The Money is automatically debited from the account through NACH when the customer gives his consent for transfer of his money through Electronic Clearance Service (ECS) to another bank. Therefore, if someone has taken the facility of automatic payment or ECS of any kind of instalment or bill from their bank account, then they will always have to maintain sufficient balance in the account from 1st August. If you do not do this, the payment or standing instruction will fail due to low balance.

It is to be known that under the current system, if there is not enough balance on Sunday, customers deposit money in their account on Monday, due to which instalment or bill is paid on Monday. However, after the introduction of this new facility from 1st August, this will not happen.

Credit offtake is at its lowest level due to Corona pandemic. For this reason, the interest rate of the loan is low. The bank has to keep a certain spread between the loan interest rate and the deposit rate, because only by doing so can the bank earn profits. In this arrangement the loan interest rate is high, and the deposit rate is low. Due to the low loan interest rate, the deposit rate is also at its lowest level at present. By the way, people wanting to buy a house or flat can take advantage of the low loan interest rate, as the real estate price is low right now. Due to affordable loans and low cost of flats or houses, 65 per cent people in the Mumbai Metropolitan Region (MMR) have bought big houses, while 85 per cent people in NCR have bought their first house during the Corona period.

According to KV Subramaniam, Chief Economic Adviser to the Central Government, the economy will start coming back on track from the month of July, as the number of people getting infected due to the second wave of corona virus has decreased significantly in the first week of June 2021. For this reason, the states are removing the lockdown in a phased manner. It is expected that by the month of July, the shortage of vaccines will be removed, and economic activities will also accelerate due to the speedy process of vaccination.

According to Shri KV Subramaniam, it is not possible to achieve the fiscal deficit and disinvestment target due to the second wave of corona pandemic. According to the data, the fiscal deficit for the financial year 2020-21 is estimated to be 9.3 percent of GDP, which is lower than the government’s earlier estimate of 9.5 percent. During this, the GDP was 7.3 percent, while in the fourth quarter of the financial year 2020-21, the GDP was 1.6 percent.
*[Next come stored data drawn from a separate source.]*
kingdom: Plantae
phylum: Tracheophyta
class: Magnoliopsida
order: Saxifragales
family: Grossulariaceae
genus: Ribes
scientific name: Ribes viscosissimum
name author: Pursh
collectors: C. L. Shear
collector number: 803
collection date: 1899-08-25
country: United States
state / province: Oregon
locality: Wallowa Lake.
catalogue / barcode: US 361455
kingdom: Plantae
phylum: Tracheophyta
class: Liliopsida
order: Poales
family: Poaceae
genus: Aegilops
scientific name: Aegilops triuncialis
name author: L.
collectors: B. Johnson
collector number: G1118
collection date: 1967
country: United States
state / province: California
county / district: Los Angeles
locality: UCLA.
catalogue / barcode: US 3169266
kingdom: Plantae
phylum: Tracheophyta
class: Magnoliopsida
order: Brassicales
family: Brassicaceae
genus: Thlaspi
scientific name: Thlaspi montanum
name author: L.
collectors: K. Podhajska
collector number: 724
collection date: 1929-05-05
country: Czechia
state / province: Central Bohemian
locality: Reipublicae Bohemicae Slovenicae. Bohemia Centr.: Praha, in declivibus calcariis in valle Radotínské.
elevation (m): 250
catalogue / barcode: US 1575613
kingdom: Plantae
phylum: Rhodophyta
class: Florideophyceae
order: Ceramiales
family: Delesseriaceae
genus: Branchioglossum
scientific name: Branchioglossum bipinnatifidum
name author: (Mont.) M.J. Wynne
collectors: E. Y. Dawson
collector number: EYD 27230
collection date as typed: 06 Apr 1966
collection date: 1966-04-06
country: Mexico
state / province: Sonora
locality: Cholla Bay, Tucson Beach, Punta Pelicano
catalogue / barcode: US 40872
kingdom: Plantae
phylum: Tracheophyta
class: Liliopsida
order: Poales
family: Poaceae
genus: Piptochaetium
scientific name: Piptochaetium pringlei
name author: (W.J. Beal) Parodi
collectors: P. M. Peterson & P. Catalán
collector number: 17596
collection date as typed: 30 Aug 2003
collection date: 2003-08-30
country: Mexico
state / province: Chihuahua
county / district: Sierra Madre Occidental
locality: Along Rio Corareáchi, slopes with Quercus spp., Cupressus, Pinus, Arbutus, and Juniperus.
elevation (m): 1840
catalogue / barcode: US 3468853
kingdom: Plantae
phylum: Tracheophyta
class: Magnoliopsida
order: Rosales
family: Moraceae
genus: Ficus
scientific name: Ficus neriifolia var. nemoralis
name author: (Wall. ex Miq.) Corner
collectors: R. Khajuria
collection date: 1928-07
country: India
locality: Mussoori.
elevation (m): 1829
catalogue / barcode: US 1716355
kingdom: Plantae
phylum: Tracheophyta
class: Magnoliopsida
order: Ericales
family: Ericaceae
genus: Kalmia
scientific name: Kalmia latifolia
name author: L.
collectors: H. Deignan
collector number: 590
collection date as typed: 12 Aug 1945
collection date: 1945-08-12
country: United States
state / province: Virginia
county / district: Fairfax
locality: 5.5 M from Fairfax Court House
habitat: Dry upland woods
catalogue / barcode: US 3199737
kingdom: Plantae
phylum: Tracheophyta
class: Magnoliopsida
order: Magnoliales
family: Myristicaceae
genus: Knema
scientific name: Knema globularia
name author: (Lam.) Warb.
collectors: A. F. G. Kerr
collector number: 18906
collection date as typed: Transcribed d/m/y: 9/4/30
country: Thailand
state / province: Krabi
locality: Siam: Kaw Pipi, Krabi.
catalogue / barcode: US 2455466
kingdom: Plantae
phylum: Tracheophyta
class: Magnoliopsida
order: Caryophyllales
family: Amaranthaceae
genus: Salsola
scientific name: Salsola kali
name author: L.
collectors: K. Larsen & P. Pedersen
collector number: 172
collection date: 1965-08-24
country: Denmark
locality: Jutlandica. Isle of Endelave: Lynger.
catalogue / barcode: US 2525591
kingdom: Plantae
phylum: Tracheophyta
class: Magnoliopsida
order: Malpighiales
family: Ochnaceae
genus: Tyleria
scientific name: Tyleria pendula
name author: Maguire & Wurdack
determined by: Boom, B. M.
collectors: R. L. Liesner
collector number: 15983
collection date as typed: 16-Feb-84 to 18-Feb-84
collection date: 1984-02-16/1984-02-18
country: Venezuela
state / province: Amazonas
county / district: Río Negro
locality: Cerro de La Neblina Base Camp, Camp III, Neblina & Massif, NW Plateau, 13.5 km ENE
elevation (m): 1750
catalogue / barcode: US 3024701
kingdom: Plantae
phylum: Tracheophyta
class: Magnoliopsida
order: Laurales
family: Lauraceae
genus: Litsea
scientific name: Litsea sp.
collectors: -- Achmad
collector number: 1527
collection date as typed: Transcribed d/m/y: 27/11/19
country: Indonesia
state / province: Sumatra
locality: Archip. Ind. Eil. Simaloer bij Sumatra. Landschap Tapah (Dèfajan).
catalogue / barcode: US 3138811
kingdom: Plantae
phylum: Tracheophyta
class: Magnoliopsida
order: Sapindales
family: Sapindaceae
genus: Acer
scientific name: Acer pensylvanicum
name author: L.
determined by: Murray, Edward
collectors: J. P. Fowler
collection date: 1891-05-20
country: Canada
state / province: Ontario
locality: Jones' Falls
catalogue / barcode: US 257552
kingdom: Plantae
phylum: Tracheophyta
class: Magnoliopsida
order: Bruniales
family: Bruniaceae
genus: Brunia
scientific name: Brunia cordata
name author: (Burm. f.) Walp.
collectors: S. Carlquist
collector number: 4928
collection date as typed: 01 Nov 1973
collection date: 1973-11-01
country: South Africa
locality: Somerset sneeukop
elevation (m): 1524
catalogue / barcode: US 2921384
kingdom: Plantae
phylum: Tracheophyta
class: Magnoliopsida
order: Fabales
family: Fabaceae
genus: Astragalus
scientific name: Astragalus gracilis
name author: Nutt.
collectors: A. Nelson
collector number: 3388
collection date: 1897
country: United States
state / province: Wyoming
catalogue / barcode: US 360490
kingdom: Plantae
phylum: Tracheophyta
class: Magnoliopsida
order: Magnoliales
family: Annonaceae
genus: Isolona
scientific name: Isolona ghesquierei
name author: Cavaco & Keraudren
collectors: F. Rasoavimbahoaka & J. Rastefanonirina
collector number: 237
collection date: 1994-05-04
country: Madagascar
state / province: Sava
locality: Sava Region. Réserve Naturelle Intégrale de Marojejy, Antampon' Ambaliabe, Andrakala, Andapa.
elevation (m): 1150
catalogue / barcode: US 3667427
Recently there has been a significant increase in the stock market. According to Shri KV Subramaniam, the rise in the domestic stock market is a good sign for the economy. This confirms that even in the Corona epidemic, investor confidence remains intact. On June 3, the Sensex climbed 382 points to a record 52,232 and the Nifty closed at 15,690. The main reason for the growth of the market is the decreasing infection rate of the corona virus in the country and keeping the policy rates unchanged by the central bank in the previous monetary review.

The outbreak of the second wave of the corona epidemic is gradually decreasing. It is hoped that the situation will come under control by the last week of June. Therefore, economic activities can pick up from the month of July. Right now, the offtake of the loan is low. The credit growth rate of banks is as high as 5 to 6 percent, which is more than two digits in normal condition. Therefore, there was no justification for the central bank to cut the repo rate in the latest monetary review. If credit offtake picks up, the government may cut policy rates in the coming months.